Source information

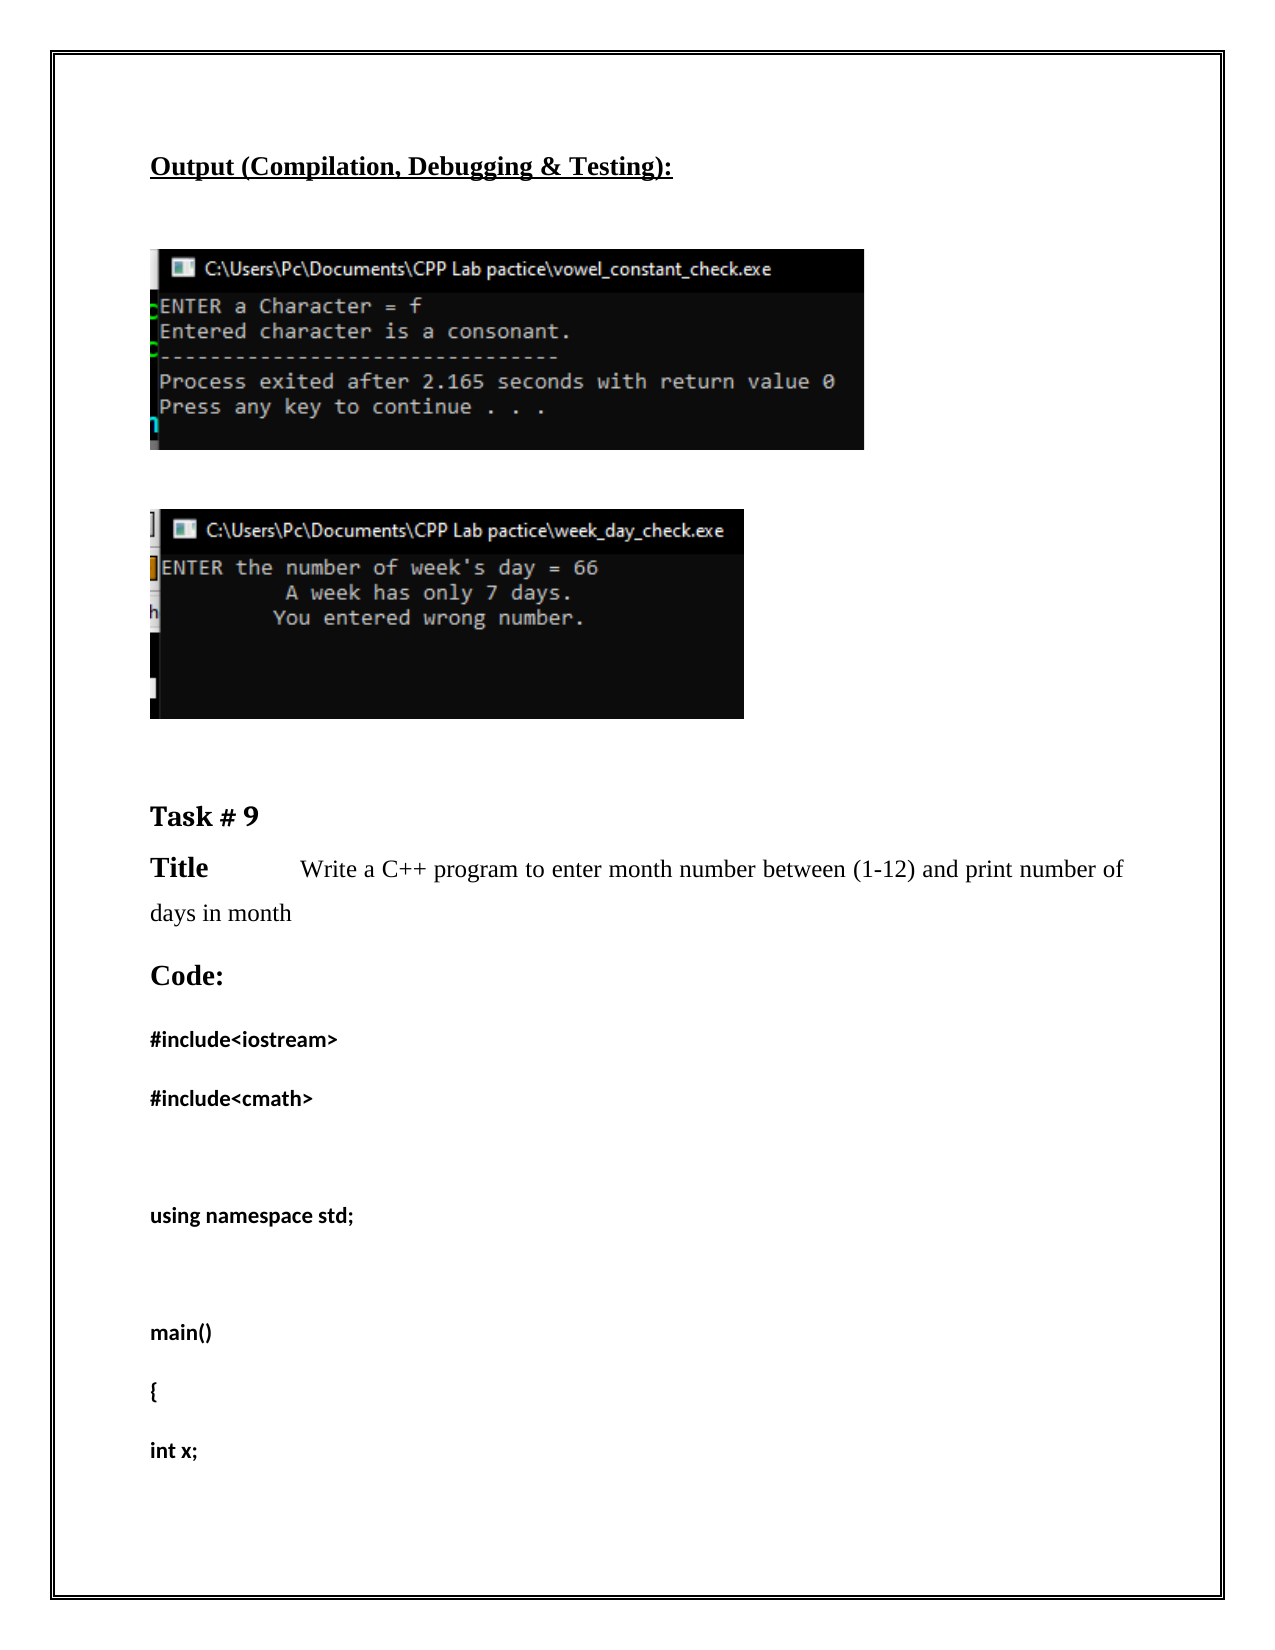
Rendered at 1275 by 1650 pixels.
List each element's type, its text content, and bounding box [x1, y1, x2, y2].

picture [150, 249, 865, 450]
text #include<cmath> [150, 1084, 1125, 1112]
text #include<iostream> [150, 1025, 1125, 1053]
text { [150, 1377, 1125, 1405]
picture [150, 509, 744, 719]
text Output (Compilation, Debugging & Testing): [150, 150, 1125, 181]
text main() [150, 1318, 1125, 1347]
subtitle Task # 9 [150, 800, 1125, 834]
text Title Write a C++ program to enter month number between (1-12) and print number of days in month [150, 851, 1125, 927]
text using namespace std; [150, 1201, 1125, 1229]
text Code: [150, 958, 1125, 992]
text int x; [150, 1436, 1125, 1464]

What to do
Your task is to write out, exactly, the line that holds "List each element's" and every line after it until the records end.

Result below
List each element's type, its text content, and bounding box [x1, y1, x2, y2].

picture [150, 249, 865, 450]
text #include<cmath> [150, 1084, 1125, 1112]
text #include<iostream> [150, 1025, 1125, 1053]
text { [150, 1377, 1125, 1405]
picture [150, 509, 744, 719]
text Output (Compilation, Debugging & Testing): [150, 150, 1125, 181]
text main() [150, 1318, 1125, 1347]
subtitle Task # 9 [150, 800, 1125, 834]
text Title Write a C++ program to enter month number between (1-12) and print number of days in month [150, 851, 1125, 927]
text using namespace std; [150, 1201, 1125, 1229]
text Code: [150, 958, 1125, 992]
text int x; [150, 1436, 1125, 1464]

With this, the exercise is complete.